(Given data Opens)

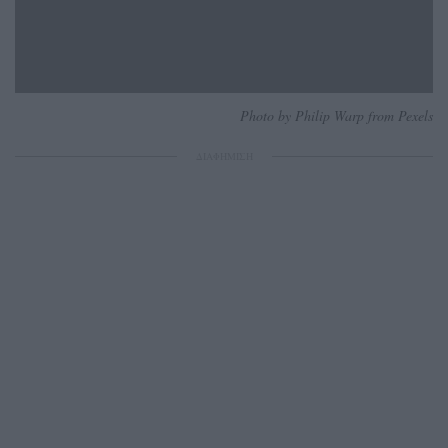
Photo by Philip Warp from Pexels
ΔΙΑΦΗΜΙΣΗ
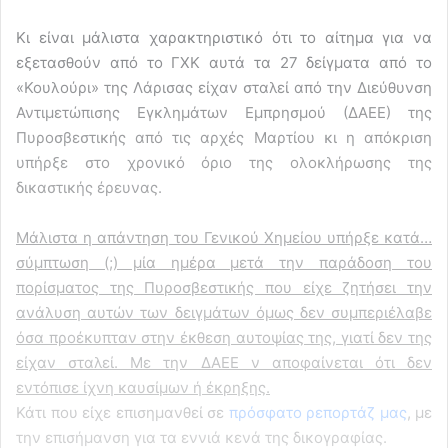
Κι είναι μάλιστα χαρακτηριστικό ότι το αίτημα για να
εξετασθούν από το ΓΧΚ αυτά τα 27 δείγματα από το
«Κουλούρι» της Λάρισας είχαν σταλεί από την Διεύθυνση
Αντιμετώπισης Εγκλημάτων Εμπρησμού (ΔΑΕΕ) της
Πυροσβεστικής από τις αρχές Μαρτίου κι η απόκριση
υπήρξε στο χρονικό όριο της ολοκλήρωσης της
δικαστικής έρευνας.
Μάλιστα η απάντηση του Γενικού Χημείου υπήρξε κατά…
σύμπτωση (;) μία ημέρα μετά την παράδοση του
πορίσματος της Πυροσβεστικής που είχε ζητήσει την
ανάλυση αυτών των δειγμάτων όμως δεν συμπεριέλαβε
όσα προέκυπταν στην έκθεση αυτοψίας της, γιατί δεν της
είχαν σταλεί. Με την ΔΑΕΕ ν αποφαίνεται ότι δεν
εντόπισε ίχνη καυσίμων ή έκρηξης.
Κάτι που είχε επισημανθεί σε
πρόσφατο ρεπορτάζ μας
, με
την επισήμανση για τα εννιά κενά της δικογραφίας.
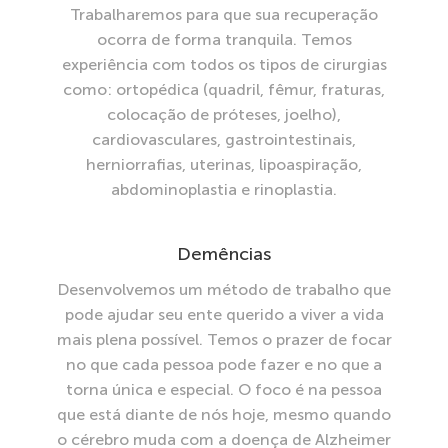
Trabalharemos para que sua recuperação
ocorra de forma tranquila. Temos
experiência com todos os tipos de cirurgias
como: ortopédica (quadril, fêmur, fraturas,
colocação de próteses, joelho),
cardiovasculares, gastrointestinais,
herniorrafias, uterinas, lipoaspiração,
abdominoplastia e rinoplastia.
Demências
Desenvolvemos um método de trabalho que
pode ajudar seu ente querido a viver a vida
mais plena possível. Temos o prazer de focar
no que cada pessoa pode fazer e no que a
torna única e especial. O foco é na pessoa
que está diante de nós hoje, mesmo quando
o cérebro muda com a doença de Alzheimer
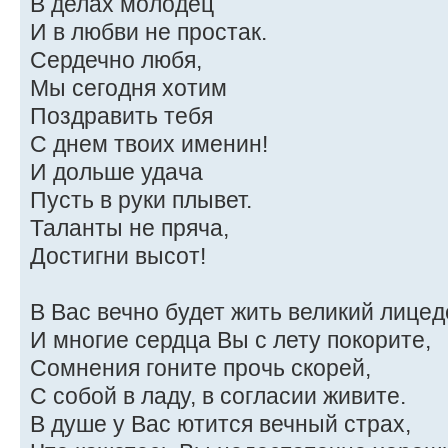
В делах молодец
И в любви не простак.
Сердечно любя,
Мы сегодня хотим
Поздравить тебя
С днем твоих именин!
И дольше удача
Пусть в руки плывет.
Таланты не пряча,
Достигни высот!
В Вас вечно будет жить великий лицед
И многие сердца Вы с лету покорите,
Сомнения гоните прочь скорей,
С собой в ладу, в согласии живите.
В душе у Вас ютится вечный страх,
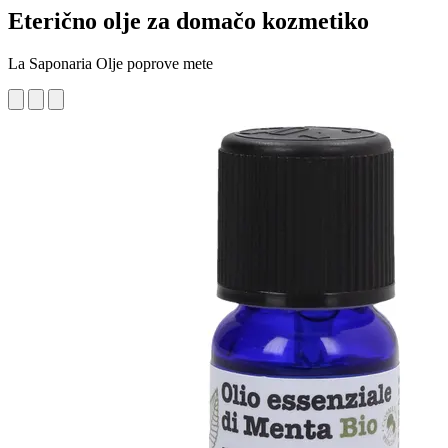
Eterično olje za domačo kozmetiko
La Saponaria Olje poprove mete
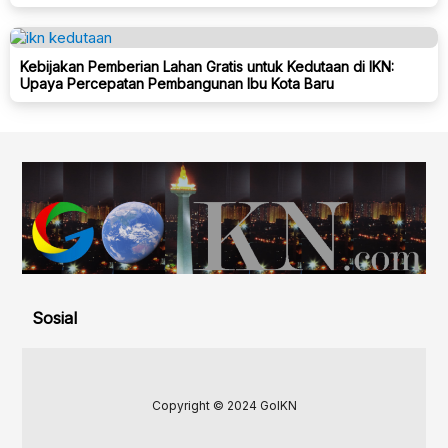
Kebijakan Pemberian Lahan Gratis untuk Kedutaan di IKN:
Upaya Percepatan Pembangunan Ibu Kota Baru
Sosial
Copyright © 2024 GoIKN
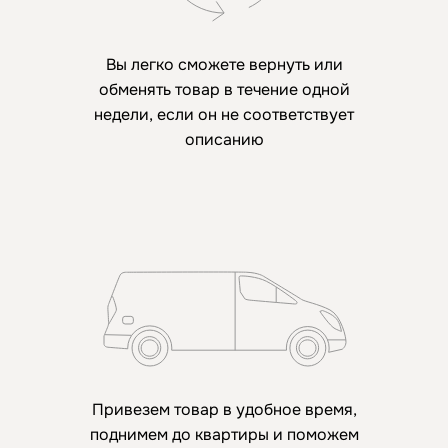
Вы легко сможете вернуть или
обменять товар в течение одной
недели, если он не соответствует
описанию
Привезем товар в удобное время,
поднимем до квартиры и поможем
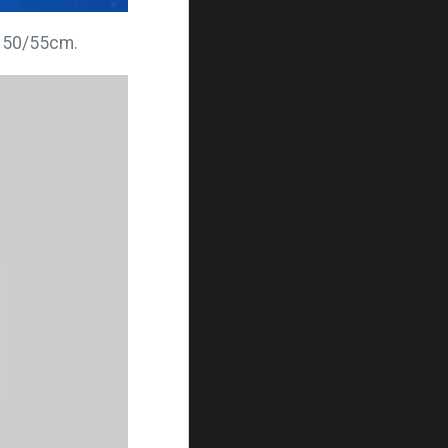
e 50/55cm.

(Given data Closes)

*The problem*. Return the complete material exactly as given, excluding images.

*Finished exercise*.
Photo by Philip Warp from Pexels
ΔΙΑΦΗΜΙΣΗ
Κι είναι μάλιστα χαρακτηριστικό ότι το αίτημα για να
εξετασθούν από το ΓΧΚ αυτά τα 27 δείγματα από το
«Κουλούρι» της Λάρισας είχαν σταλεί από την Διεύθυνση
Αντιμετώπισης Εγκλημάτων Εμπρησμού (ΔΑΕΕ) της
Πυροσβεστικής από τις αρχές Μαρτίου κι η απόκριση
υπήρξε στο χρονικό όριο της ολοκλήρωσης της
δικαστικής έρευνας.
Μάλιστα η απάντηση του Γενικού Χημείου υπήρξε κατά…
σύμπτωση (;) μία ημέρα μετά την παράδοση του
πορίσματος της Πυροσβεστικής που είχε ζητήσει την
ανάλυση αυτών των δειγμάτων όμως δεν συμπεριέλαβε
όσα προέκυπταν στην έκθεση αυτοψίας της, γιατί δεν της
είχαν σταλεί. Με την ΔΑΕΕ ν αποφαίνεται ότι δεν
εντόπισε ίχνη καυσίμων ή έκρηξης.
Κάτι που είχε επισημανθεί σε
πρόσφατο ρεπορτάζ μας
, με
την επισήμανση για τα εννιά κενά της δικογραφίας.
Trabalharemos para que sua recuperação
ocorra de forma tranquila. Temos
experiência com todos os tipos de cirurgias
como: ortopédica (quadril, fêmur, fraturas,
colocação de próteses, joelho),
cardiovasculares, gastrointestinais,
herniorrafias, uterinas, lipoaspiração,
abdominoplastia e rinoplastia.
Demências
Desenvolvemos um método de trabalho que
pode ajudar seu ente querido a viver a vida
mais plena possível. Temos o prazer de focar
no que cada pessoa pode fazer e no que a
torna única e especial. O foco é na pessoa
que está diante de nós hoje, mesmo quando
o cérebro muda com a doença de Alzheimer
В делах молодец
И в любви не простак.
Сердечно любя,
Мы сегодня хотим
Поздравить тебя
С днем твоих именин!
И дольше удача
Пусть в руки плывет.
Таланты не пряча,
Достигни высот!
В Вас вечно будет жить великий лицед
И многие сердца Вы с лету покорите,
Сомнения гоните прочь скорей,
С собой в ладу, в согласии живите.
В душе у Вас ютится вечный страх,
Eterično olje za domačo kozmetiko
La Saponaria Olje poprove mete
Kebijakan Pemberian Lahan Gratis untuk Kedutaan di IKN:
Upaya Percepatan Pembangunan Ibu Kota Baru
Sosial
Copyright © 2024 GoIKN
Вы легко сможете вернуть или
обменять товар в течение одной
недели, если он не соответствует
описанию
Привезем товар в удобное время,
поднимем до квартиры и поможем
e 50/55cm.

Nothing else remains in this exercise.